## Provided text:

* * * * *

HDFS Support Types and Functions

record hdfsChapelFile

Holds a file per locale

record hdfsChapelFileSystem

Holds a connection to HDFS per locale

proc hdfsChapelConnect(out error: syserr, path: c_string, port: int): c_void_ptr

Make a connection to HDFS for a single locale

proc hdfsChapelConnect(path: string, port: int): hdfsChapelFileSystem

Connect to HDFS and create a filesystem ptr per locale

proc hdfsChapelFileSystem.hdfsChapelDisconnect()

Diconnect from the configured HDFS filesystem on each locale

proc hdfsChapelFileSystem.hdfsOpen(path: string, mode: iomode, hints: iohints = IOHINT_NONE, style: iostyle = defaultIOStyle()): hdfsChapelFile

Open a file on each locale

proc hdfsChapelFile.hdfsClose()

Close a file opened with hdfsChapelFileSystem.hdfsOpen

proc hdfsChapelFileSystem_local.hdfs_chapel_open(path: string, mode: iomode, hints: iohints = IOHINT_NONE, style: iostyle = defaultIOStyle()): file

Open a file on an HDFS filesystem for a single locale

proc hdfs_chapel_connect(path: string, port: int): hdfsChapelFileSystem_local

Connect to an HDFS filesystem on a single locale

* * * * *

## Entries shown:
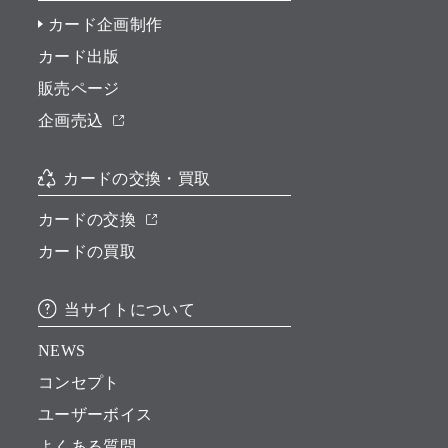
カード企画制作
カード出版
販売ページ
企画売込
カードの交換・買取
カードの交換
カードの買取
当サイトについて
NEWS
コンセプト
ユーザーボイス
よくある質問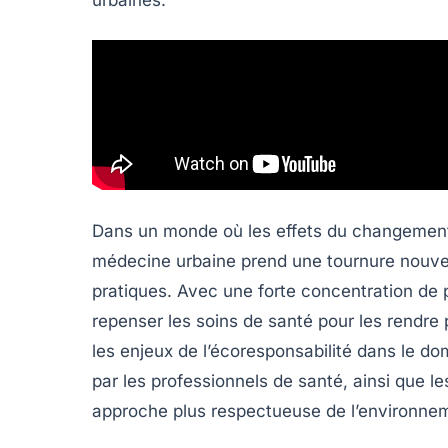
Dans un monde où les effets du changement c
médecine urbaine prend une tournure nouvel
pratiques. Avec une forte concentration de po
repenser les soins de santé pour les rendre 
les enjeux de l’écoresponsabilité dans le do
par les professionnels de santé, ainsi que l
approche plus respectueuse de l’environne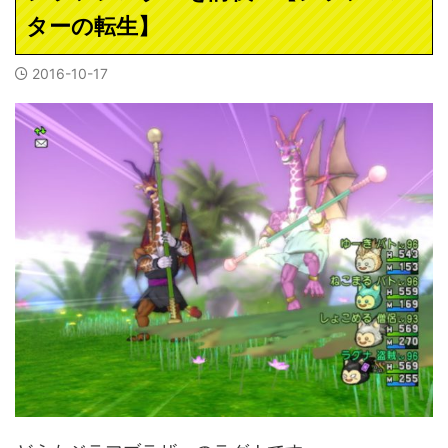
ターの転生】
2016-10-17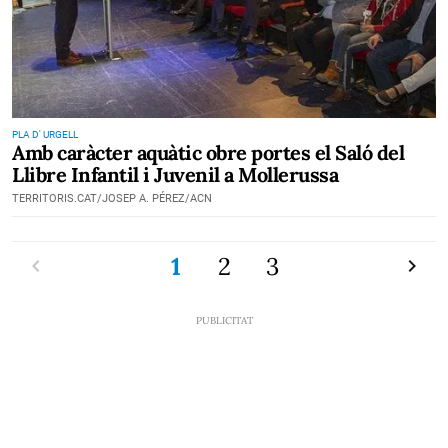
PLA D' URGELL
Amb caràcter aquàtic obre portes el Saló del
Llibre Infantil i Juvenil a Mollerussa
TERRITORIS.CAT/JOSEP A. PÉREZ/ACN
Previ
1
2
3
Pròxi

* * * * *

## Exercise:
Write out the part of the HDFS reference that begins with the words containing "proc hdfsChapelFileSystem.hdfsChapelDisconnect()" and ends with "proc hdfsChapelFile.hdfsClose()", substituting "every locale" for "each locale". Use only the HDFS reference to complete the task, not the data.

## Task result:
proc hdfsChapelFileSystem.hdfsChapelDisconnect()

Diconnect from the configured HDFS filesystem on every locale

proc hdfsChapelFileSystem.hdfsOpen(path: string, mode: iomode, hints: iohints = IOHINT_NONE, style: iostyle = defaultIOStyle()): hdfsChapelFile

Open a file on every locale

proc hdfsChapelFile.hdfsClose()